I feel instantly bad. Somehow, I always misjudge Thea. She’s so much harder to read than either Fatima or Kate, she plays her cards close to her chest, but beneath her fuck-you exterior she’s just as frightened as the rest of us. More, maybe. Why can’t I remember that?

‘Oh,’ I say penitently. ‘Sorry. I haven’t been sleeping properly either. I keep thinking –’

But I can’t say it. I can’t voice my fears aloud. What if I get prosecuted? What if I lose my job? What if they take Freya?

I don’t dare say the words. Just saying them would make the possibility real, and that’s too terrifying to even think of.

‘Even if they find out –’ Thea breaks off, looks over her shoulder again and leans forward, closer to me, her voice barely audible. ‘Even if they find out that it’s him, we’re still OK, right?
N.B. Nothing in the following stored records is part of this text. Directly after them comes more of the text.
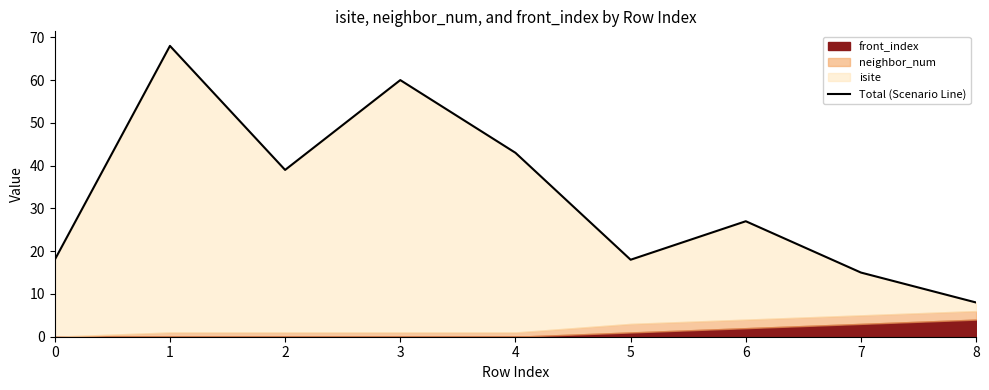

What is the sum of the values at 5 and 6?

45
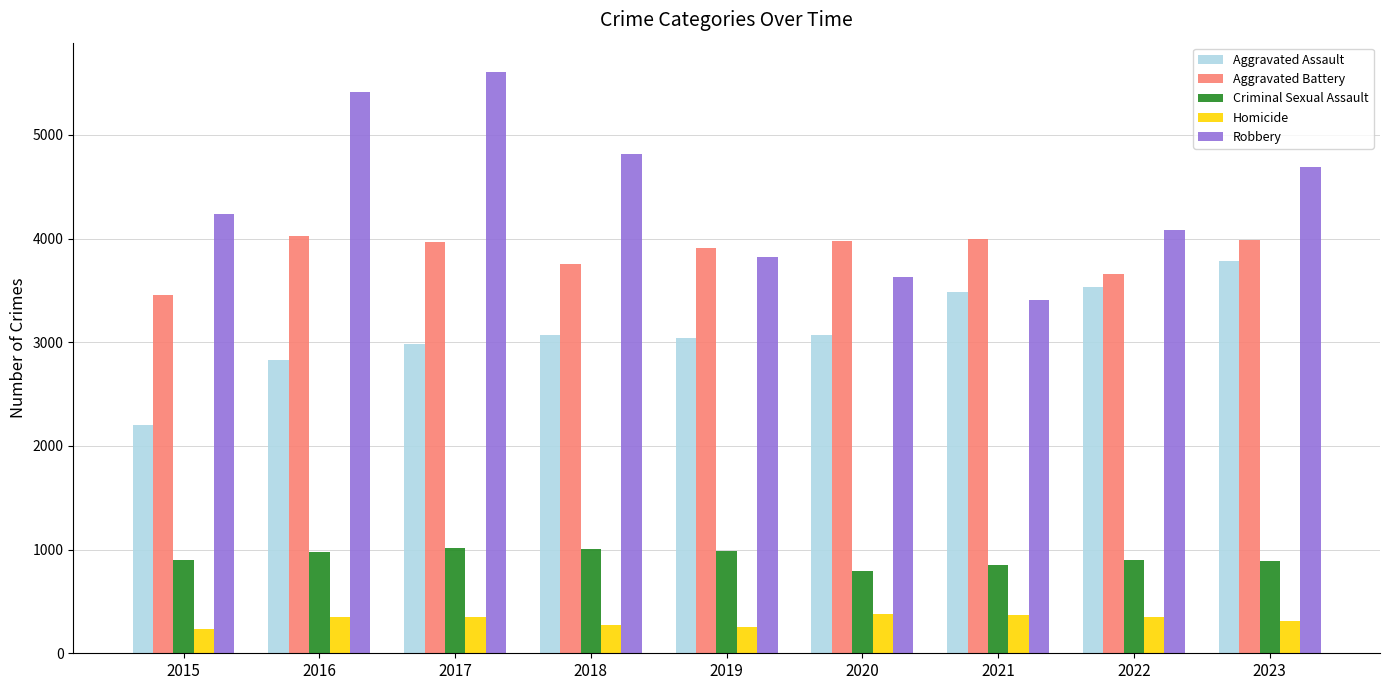

The Aggravated Battery series shows 3997 at 2021. True or false?

True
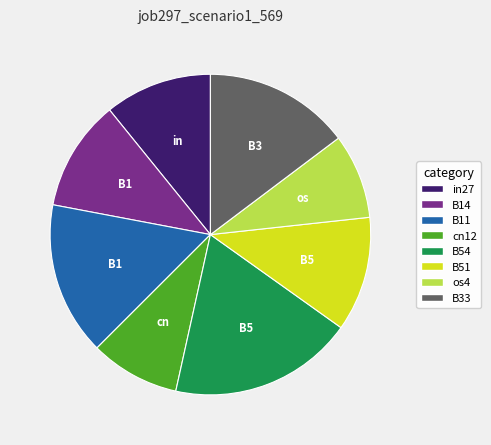

Is there a majority slice in this chart?

No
He could have fallen into a ditch after he OD’d.’

‘But so deep?’ I whisper back. ‘How could he have got so deep?’

‘Those ditches change all the time. You know that. Especially down by the Reach – that whole section has been eroded right back – the dunes are always shifting and changing. We didn’t –’ She glances again and changes what she was going to say. ‘I’m pretty sure it, the place I mean, was a good ten or twenty yards back from the shore, right?’

I think back, trying to remember. Yes … I remember the track was further back then, there were trees and bushes between us and the shore. She’s right.